Are your threads going to do anything besides hammer on the queue as fast as possible and wait for atomic operations? If your SPSC queue does its job and lets computation overlap with communication, with computation being the bottleneck, the P cores should be faster. Unless the higher latency there makes it so slow that the queue becomes a bottleneck where it wasn't on the E cores.
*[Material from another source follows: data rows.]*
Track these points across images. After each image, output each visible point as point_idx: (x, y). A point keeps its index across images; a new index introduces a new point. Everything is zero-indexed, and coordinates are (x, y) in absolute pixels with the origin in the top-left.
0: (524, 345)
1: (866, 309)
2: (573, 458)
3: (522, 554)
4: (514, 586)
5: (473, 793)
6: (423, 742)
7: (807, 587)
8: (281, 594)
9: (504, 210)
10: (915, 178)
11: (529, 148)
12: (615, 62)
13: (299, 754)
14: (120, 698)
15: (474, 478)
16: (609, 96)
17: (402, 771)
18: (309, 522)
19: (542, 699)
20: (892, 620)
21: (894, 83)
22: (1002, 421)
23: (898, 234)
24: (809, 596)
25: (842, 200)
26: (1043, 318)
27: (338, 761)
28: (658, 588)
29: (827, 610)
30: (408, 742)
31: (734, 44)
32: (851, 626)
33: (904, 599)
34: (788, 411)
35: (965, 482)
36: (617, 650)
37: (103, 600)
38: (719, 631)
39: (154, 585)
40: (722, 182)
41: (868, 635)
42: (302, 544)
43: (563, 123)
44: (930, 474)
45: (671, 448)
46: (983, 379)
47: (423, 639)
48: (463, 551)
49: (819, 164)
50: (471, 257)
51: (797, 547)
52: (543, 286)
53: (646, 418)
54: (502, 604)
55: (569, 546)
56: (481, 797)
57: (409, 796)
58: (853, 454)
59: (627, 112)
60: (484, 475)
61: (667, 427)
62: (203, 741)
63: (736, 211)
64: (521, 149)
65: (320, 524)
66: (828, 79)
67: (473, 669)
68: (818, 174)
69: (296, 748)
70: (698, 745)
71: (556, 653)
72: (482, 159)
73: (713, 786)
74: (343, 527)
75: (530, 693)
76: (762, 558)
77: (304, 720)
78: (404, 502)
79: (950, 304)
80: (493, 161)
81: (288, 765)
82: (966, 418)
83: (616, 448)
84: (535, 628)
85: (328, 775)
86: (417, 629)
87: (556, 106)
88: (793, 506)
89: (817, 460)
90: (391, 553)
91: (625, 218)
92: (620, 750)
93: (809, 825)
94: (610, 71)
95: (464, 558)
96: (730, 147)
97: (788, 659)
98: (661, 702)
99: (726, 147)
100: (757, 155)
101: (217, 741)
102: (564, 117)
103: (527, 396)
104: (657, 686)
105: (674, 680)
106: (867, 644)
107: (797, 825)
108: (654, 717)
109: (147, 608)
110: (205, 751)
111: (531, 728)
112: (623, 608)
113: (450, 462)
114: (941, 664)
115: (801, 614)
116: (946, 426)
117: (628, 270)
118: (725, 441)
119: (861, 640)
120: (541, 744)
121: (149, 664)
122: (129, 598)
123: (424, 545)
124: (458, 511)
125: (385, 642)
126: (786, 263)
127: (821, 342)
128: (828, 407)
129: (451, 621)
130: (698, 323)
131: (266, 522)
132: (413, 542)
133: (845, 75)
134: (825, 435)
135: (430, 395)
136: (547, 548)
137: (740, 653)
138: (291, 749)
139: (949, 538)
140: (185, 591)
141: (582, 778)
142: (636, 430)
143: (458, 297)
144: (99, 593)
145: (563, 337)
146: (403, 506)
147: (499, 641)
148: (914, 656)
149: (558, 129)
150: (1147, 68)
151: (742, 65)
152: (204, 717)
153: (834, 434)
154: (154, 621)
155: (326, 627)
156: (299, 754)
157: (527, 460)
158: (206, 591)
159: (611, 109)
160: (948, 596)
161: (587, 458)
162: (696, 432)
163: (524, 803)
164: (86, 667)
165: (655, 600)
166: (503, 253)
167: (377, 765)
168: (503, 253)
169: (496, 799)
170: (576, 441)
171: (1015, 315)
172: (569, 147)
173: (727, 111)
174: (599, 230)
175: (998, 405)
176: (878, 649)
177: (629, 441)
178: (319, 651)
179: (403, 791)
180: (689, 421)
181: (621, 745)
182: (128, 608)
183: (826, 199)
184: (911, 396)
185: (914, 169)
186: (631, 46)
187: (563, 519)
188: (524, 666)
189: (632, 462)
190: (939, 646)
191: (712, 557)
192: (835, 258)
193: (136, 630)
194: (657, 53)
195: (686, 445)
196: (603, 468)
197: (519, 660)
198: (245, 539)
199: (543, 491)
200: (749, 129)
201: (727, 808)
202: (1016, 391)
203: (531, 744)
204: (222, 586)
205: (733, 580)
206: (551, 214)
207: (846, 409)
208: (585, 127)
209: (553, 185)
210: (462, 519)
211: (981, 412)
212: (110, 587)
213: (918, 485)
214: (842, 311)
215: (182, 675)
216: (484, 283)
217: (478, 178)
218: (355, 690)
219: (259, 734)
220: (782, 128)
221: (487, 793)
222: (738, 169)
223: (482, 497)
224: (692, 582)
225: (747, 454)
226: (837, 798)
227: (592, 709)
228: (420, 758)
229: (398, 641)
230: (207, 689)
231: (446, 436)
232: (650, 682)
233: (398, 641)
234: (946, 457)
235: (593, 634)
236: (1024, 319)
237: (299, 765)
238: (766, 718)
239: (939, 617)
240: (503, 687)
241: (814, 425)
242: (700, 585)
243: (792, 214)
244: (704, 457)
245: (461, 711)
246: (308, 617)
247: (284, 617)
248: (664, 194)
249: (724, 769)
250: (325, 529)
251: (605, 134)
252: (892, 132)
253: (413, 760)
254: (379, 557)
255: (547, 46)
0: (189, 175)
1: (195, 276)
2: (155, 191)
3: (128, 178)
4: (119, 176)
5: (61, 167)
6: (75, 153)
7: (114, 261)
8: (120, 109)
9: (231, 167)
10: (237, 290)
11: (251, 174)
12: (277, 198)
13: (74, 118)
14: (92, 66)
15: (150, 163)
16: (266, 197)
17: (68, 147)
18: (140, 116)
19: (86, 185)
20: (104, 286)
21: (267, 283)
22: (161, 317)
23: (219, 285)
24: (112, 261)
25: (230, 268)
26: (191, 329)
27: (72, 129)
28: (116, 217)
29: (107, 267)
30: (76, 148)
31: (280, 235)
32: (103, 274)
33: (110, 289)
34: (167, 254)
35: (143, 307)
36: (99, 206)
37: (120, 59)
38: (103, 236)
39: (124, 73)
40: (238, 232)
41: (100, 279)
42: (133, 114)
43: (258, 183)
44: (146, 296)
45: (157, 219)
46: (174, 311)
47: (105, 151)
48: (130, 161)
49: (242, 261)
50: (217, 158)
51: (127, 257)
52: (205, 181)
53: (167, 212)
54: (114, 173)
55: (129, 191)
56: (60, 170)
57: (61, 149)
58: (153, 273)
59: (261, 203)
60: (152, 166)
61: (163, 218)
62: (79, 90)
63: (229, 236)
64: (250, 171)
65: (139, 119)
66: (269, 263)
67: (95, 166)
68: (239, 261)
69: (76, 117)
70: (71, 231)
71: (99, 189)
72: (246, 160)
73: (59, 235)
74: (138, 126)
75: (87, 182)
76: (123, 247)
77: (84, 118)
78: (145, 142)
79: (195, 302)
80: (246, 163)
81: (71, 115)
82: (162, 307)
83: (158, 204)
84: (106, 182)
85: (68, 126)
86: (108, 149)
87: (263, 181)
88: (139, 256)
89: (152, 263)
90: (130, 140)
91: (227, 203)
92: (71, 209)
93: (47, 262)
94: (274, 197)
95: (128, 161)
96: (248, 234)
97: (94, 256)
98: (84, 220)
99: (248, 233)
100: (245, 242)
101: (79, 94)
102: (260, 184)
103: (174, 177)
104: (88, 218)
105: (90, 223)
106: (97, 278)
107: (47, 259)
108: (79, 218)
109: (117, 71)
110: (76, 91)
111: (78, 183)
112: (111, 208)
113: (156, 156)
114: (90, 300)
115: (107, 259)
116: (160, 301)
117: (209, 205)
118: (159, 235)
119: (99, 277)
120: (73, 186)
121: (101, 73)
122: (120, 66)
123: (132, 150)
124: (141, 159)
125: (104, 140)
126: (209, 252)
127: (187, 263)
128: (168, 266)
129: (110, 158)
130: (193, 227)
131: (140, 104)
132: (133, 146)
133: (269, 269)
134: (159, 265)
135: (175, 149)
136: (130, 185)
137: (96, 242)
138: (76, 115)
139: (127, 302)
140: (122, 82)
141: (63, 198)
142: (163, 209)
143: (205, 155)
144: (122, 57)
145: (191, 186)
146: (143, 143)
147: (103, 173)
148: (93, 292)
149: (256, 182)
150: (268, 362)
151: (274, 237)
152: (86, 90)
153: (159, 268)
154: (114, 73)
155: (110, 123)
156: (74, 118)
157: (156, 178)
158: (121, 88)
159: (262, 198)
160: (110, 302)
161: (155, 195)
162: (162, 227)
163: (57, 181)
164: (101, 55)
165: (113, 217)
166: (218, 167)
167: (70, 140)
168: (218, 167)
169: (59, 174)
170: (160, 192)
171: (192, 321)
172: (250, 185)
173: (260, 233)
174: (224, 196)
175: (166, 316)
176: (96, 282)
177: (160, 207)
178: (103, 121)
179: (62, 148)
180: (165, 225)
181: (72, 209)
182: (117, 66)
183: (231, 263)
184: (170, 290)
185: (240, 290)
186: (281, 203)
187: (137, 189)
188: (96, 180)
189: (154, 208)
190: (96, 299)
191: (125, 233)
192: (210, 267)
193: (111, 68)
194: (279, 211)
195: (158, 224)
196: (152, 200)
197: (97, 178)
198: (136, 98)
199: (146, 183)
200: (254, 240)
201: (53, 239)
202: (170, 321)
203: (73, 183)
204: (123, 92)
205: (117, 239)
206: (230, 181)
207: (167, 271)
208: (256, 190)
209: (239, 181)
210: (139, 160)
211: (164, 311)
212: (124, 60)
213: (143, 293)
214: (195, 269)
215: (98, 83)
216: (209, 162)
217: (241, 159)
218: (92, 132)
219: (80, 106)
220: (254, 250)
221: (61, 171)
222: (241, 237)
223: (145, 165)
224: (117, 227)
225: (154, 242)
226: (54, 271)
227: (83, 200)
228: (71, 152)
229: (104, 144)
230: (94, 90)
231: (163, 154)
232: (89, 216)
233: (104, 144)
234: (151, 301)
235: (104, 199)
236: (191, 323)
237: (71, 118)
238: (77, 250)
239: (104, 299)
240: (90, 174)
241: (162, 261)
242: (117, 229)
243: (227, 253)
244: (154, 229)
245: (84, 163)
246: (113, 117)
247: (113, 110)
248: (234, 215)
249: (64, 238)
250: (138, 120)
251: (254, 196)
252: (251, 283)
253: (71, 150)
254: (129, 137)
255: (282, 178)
(Especially) If you're not doing useful work, it depends some on how you design your queue. If you can make it not very sensitive to round-trip latency, then bandwidth between cores or cache lines per cycle (or per ns since clock speed matters) might be the bigger concern.
For example in a garbage-collected language, maybe you can just use a linked-list so the producer thread doesn't usually have to modify any memory that the consumer is reading, if it stays ahead.
Even for an array-based circular buffer, if the writer can get several updates done while the reader is stalled waiting to read an atomic index, and vice versa, throughput is hopefully limited more by local atomic-RMW throughput for hot cache lines, not round trips. Actually for an SPSC queue, you often don't need RMWs to be atomic; on a value where there are readers but you're the only writer, tmp = write_pos.load(relaxed) + 1; write_pos.store( tmp, release );
is safe and good. (Avoiding seq_cst
memory_order is essential for the store to be fast on x86, and for the load to be fast on AArch64 when there are earlier release stores.)